I need your assistance to find the list of unmatched in the Employee.txt from the following examples on AIX 6.x.
Employee.txt
1|Sam|Smith|Seatle
2|Barry|Jones|Seatle
3|Garry|Brown|Houston
4|George|Bla|LA
5|Celine|Wood|Atlanta
6|Jody|Ford|Chicago
Car.txt
100|red|1
110|green|9
120|yellow|2
130|yellow|6
140|red|8
150|white|0
bash-4.3$ awk -F"|" 'NR==FNR { empcar[$1]=$0; next } { if (empcar[$3]) print empcar[$3] "|" $1 "|" $2 > "match.txt"; else print $0 > "no_match.txt" }' Employee.txt Car.txt
110|green|9
140|red|8
150|white|0
match.txt
1|Sam|Smith|Seatle|100|red
2|Barry|Jones|Seatle|120|yellow
6|Jody|Ford|Chicago|130|yellow
no_match.txt
110|green|9
140|red|8
150|white|0
bash-4.3$ awk -F"|" 'NR==FNR { empcar[$1]=$0; next } !($3 in empcar)' employee.txt car.txt produced the same list as in the no_match.txt.

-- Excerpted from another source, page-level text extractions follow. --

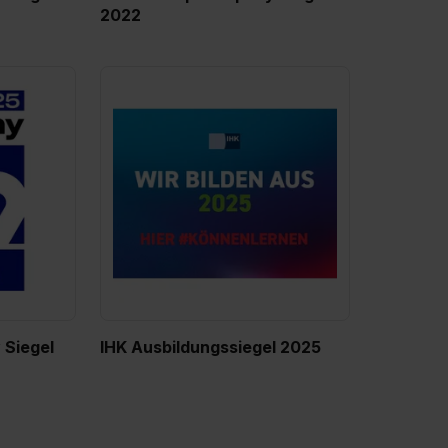
2022
Siegel
IHK Ausbildungssiegel 2025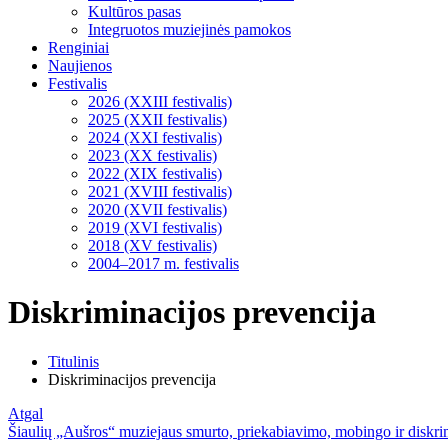
Kultūros pasas
Integruotos muziejinės pamokos
Renginiai
Naujienos
Festivalis
2026 (XXIII festivalis)
2025 (XXII festivalis)
2024 (XXI festivalis)
2023 (XX festivalis)
2022 (XIX festivalis)
2021 (XVIII festivalis)
2020 (XVII festivalis)
2019 (XVI festivalis)
2018 (XV festivalis)
2004–2017 m. festivalis
Diskriminacijos prevencija
Titulinis
Diskriminacijos prevencija
Atgal
Šiaulių „Aušros“ muziejaus smurto, priekabiavimo, mobingo ir diskrim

However, I want the no_match.txt to be as follows:
3|Garry|Brown|Houston
4|George|Bla|LA
5|Celine|Wood|Atlanta
In other words, print the row in Employee.txt when does not have employee no. in Car.txt. I couldn’t work out how to reference those unmatched records in the else statement.

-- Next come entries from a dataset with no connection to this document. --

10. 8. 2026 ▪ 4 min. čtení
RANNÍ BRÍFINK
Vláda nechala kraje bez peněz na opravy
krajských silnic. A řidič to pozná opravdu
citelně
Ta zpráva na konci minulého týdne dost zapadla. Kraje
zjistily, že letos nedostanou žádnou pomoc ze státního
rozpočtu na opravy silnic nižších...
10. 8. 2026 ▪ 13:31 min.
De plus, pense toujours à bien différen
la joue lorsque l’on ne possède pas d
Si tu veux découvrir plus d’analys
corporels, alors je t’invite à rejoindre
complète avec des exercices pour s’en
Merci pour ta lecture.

I also encountered a lot of unexplained duplicates in the match.txt with my private confidential data that cannot be disclosed.
Many thanks, George
CodePudding user response:
print the row in
Employee.txtwhen does not have employee no. inCar.txt.
You may use this solution:
awk -F"|" '
NR == FNR {
empcar[$3]
next
}
{
print > ($1 in empcar ? "match.txt" : "no_match.txt")
}' Car.txt Employee.txt
cat match.txt
1|Sam|Smith|Seatle
2|Barry|Jones|Seatle
6|Jody|Ford|Chicago
cat no_match.txt
3|Garry|Brown|Houston
4|George|Bla|LA
5|Celine|Wood|Atlanta
Note that we are processing Car.txt as first file and storing all IDs from 3rd field in array empcar. Later while processing Employee.txt we just redirect output to match or no match based on the condition if $1 from later file exists in associative array empcar or not.